The RetrieveAndGenerate operation only allows a single user message to be part of the request. Unlike the ChatCompletions operation, it is not supported to send a history of messages to the model.

The history can be enabled using the SessionId parameter on the RetrieveAndGenerateRequest_Extension entity. By reusing the same SessionId value, the model will run in the context of the session.

4.2.1.4 Image Generation

The Image Generation operation can be used to generate one or more images. This operation corresponds to the ImageGeneration_AmazonBedrock microflow. Currently Amazon Titan Image Generator G1 is the only supported model for image generation of the Amazon Bedrock Connector.

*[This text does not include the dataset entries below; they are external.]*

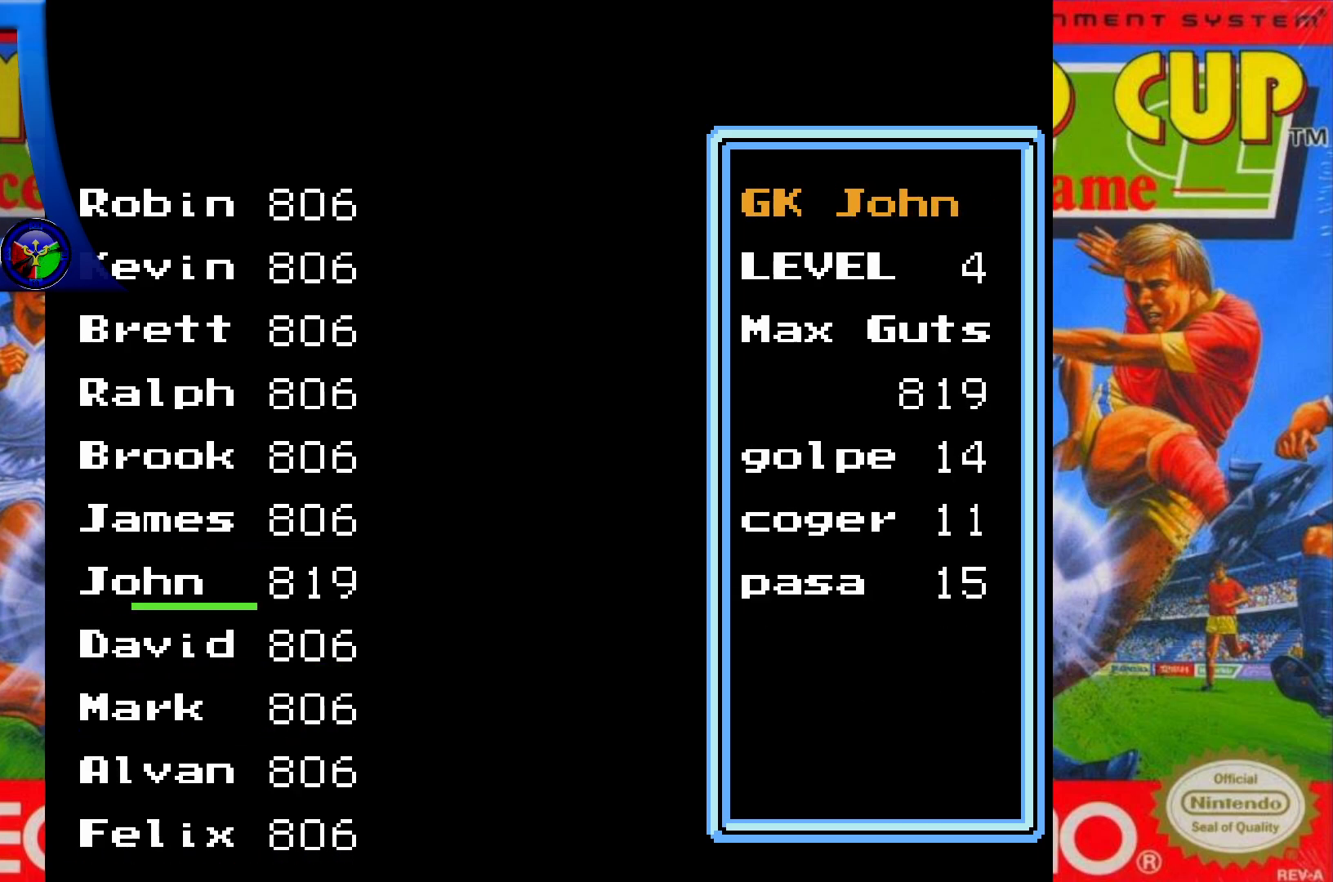
Gameplay with a controller (Xbox layout); each line is a JSON object with the inputs held at the frame after it. "events" lists button and stick changes between this image and that frame as [ms after this image, input, new state], when the widget could be followed in between. Not read: L3 R3 left_stick right_stick.
{"buttons": ["DPAD_UP"], "events": []}
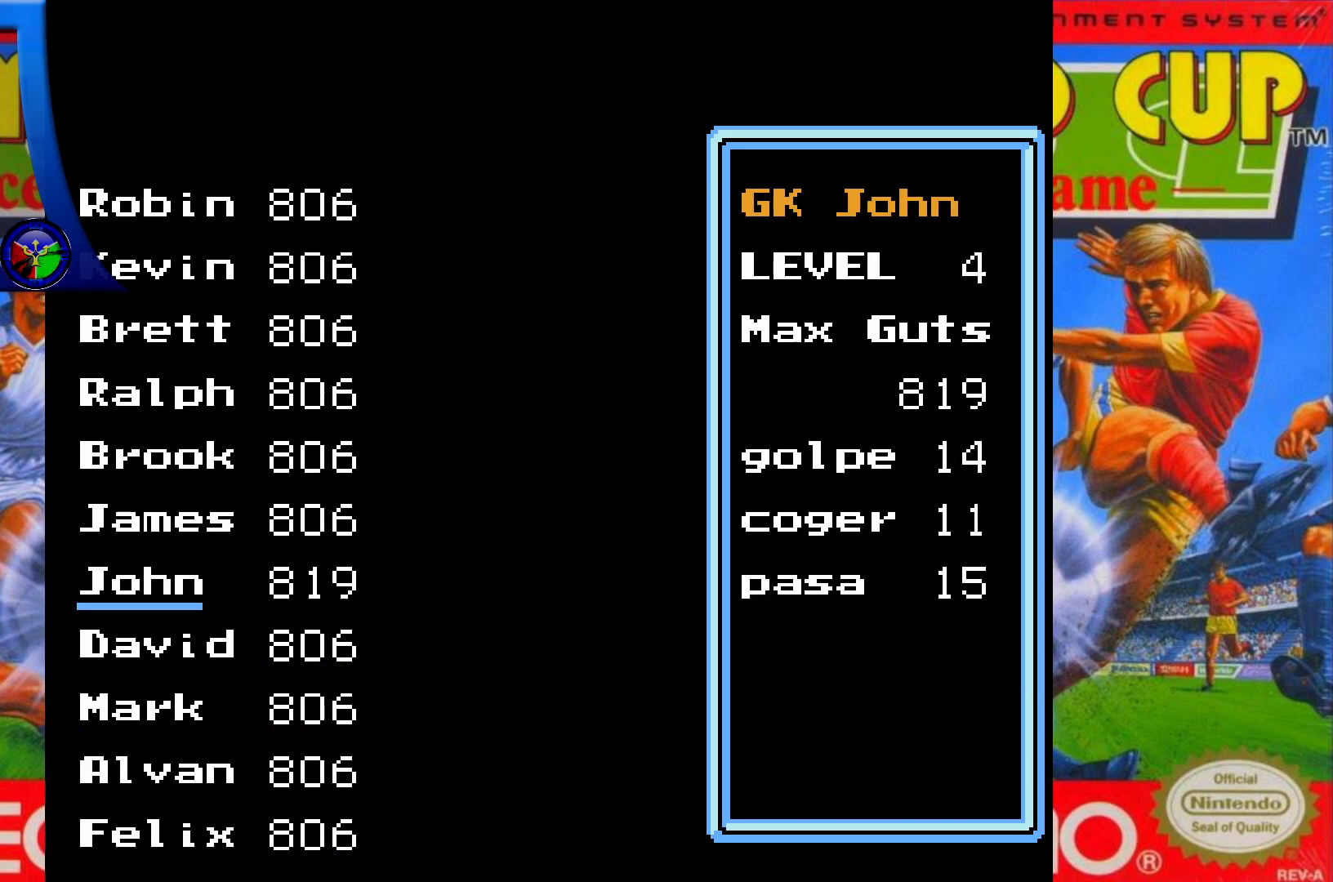
{"buttons": ["DPAD_UP"], "events": [[167, "DPAD_UP", "up"], [450, "DPAD_UP", "down"]]}
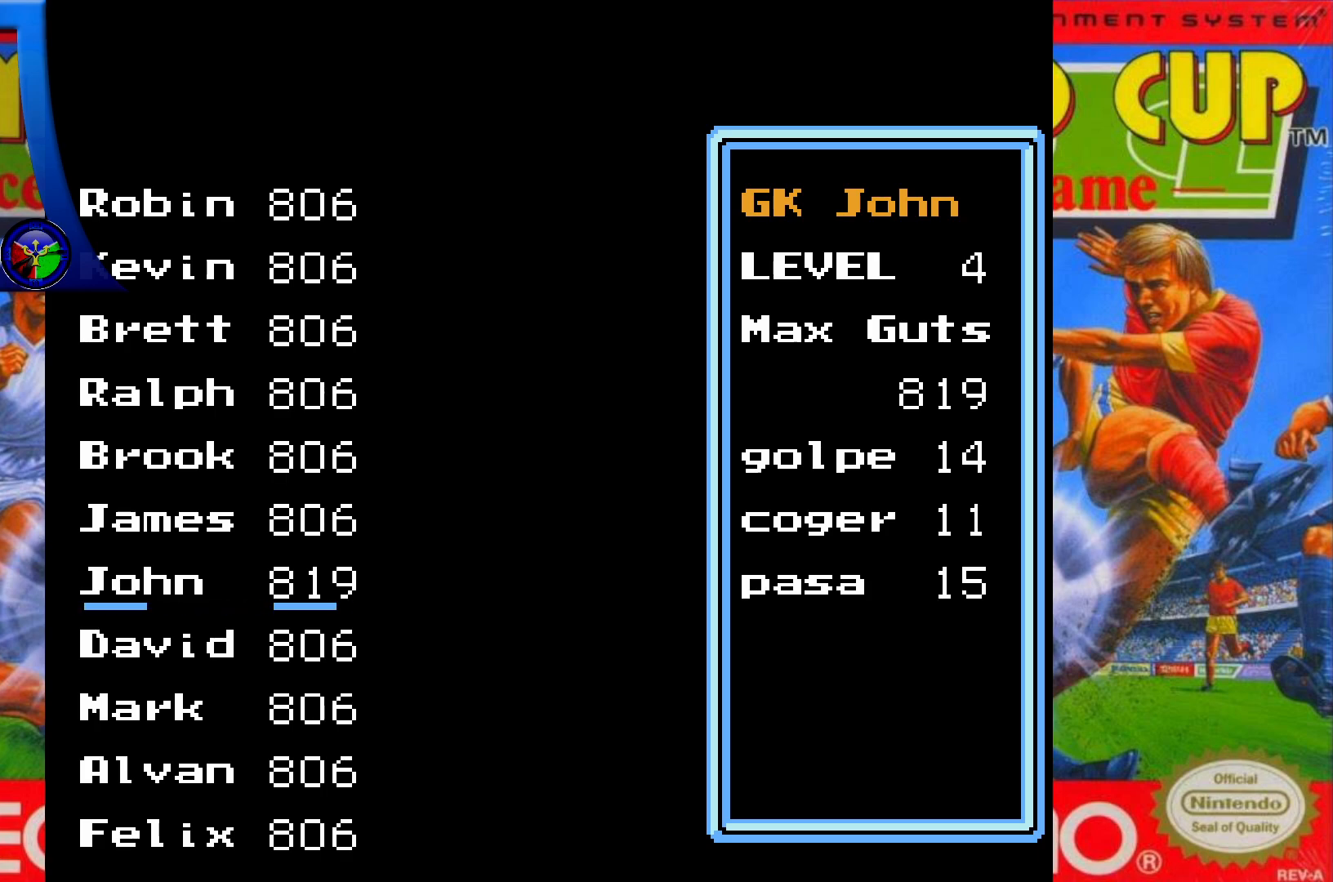
{"buttons": ["DPAD_UP"], "events": [[100, "DPAD_UP", "up"], [250, "DPAD_UP", "down"]]}
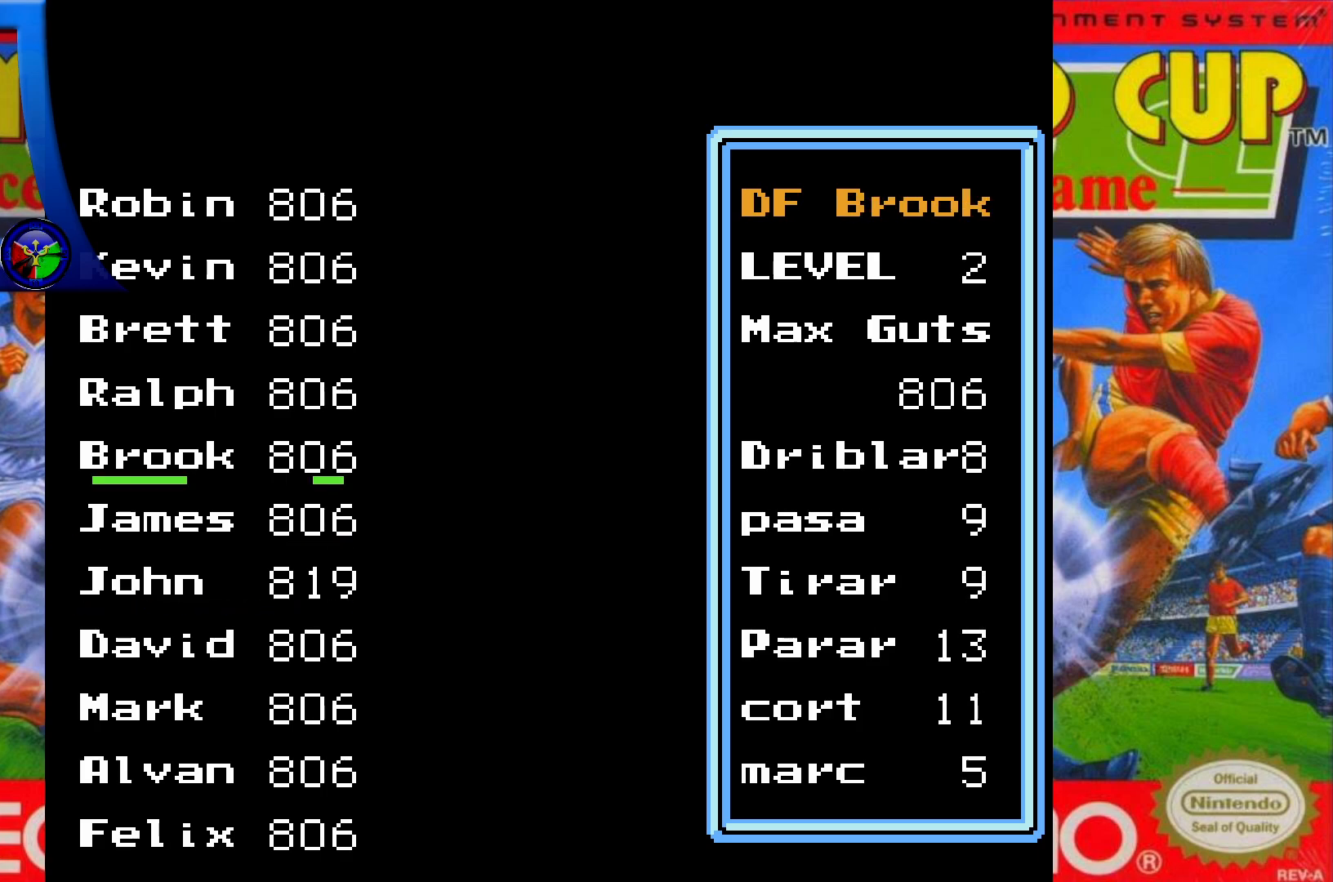
{"buttons": ["DPAD_UP"], "events": []}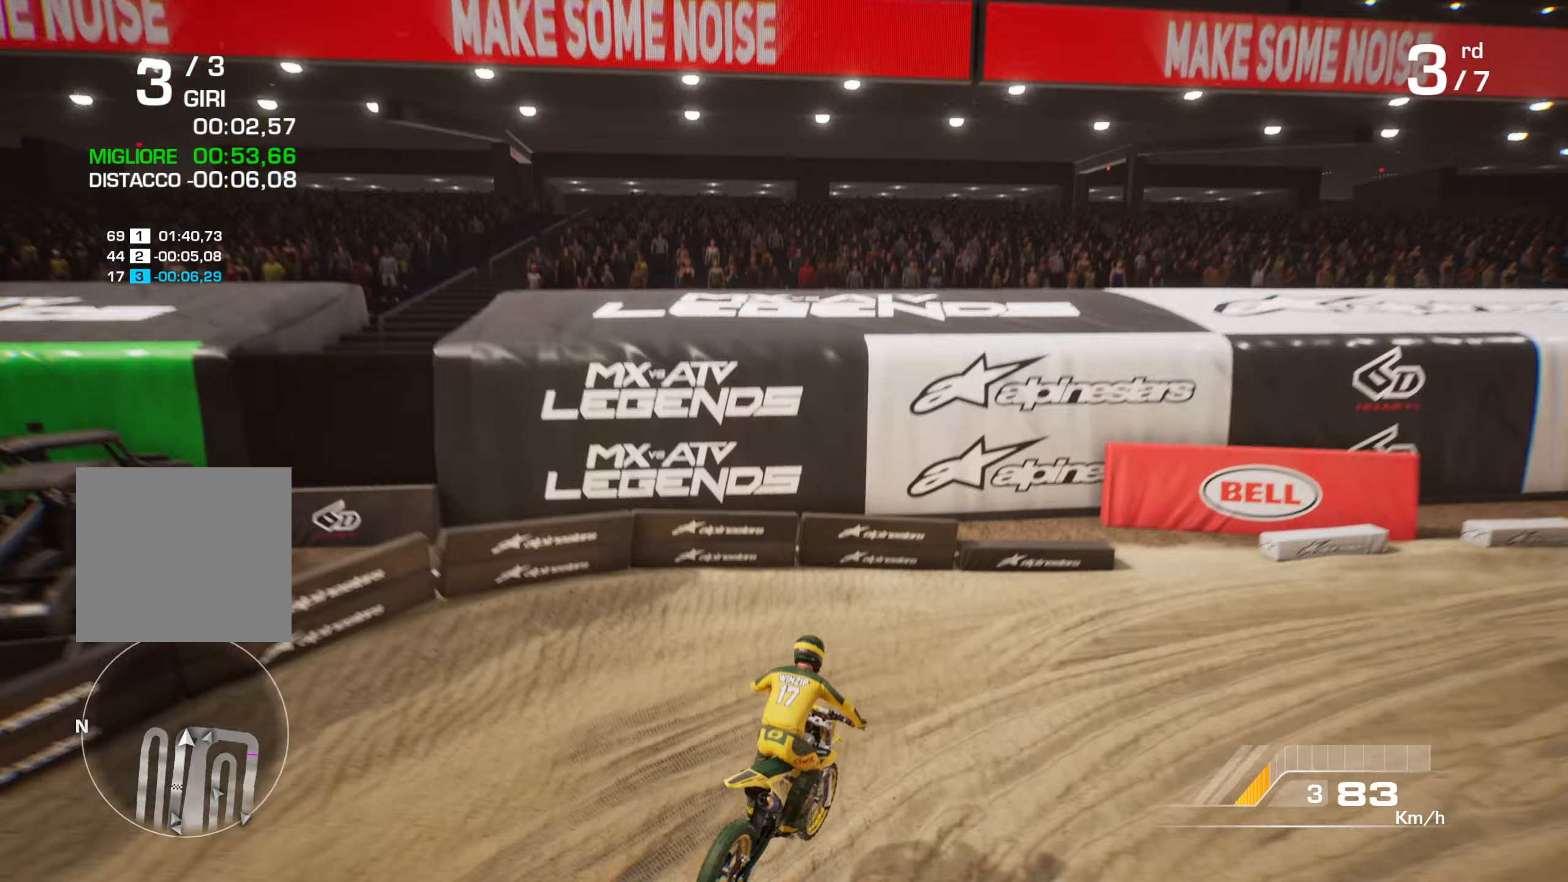
Gameplay with a controller (Xbox layout); each line is a JSON object with the inputs held at the frame after it. "events" lists button and stick changes between this image and that frame as [ms after this image, input, new state], when the widget could be followed in between.
{"buttons": ["R2"], "left_stick": "up-right", "right_stick": "center", "events": [[350, "right_stick", "center"], [400, "L1", "down"], [417, "R2", "down"], [417, "left_stick", "up-right"], [483, "L1", "up"]]}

The input and output for this service are shown in the table below:

Input Output
UserPrompt (String), AmazonBedrockConnection (object), GenAICommons.ImageOptions (object) GenAICommons.Response (object)

GenAICommons.ImageOptions can be an empty object. If provided, it allows you to set additional options for Image Generation.

GenAICommons.ImageOptions can be created by using the Image: Create Options operation of GenAI Commons.

To retrieve actual image objects from the response, the Image: Get Generated Image (Single) or Image: Get Generated Images (List) helper operations from GenAICommons can be used.

For Titan Image models, the Image Generation: Add Titan Image Extension operation can be used to configure Titan image-specific values (currently only NegativeText).

4.2.1.5 Embeddings (single string)

The Embeddings (single string) activity can be used to generate an embedding vector for a given input string with one of the Cohere Embed models or Titan Embeddings v2. This operation corresponds to the Embeddings_SingleString_AmazonBedrock microflow.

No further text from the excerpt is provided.